→ **Assignment**: Write out the records once more, exactly, and keep any image out.

→ **Recorded data**:

····················

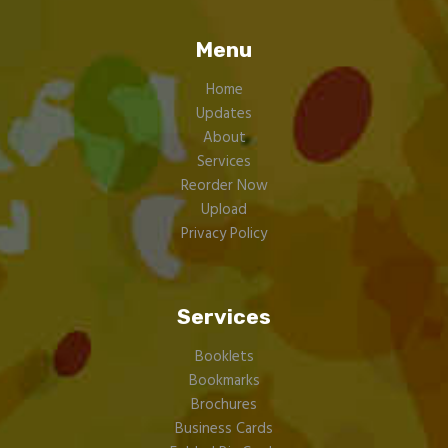
Menu
Home
Updates
About
Services
Reorder Now
Upload
Privacy Policy
Services
Booklets
Bookmarks
Brochures
Business Cards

····················

→ **Result for this task**:
Menu
Home
Updates
About
Services
Reorder Now
Upload
Privacy Policy
Services
Booklets
Bookmarks
Brochures
Business Cards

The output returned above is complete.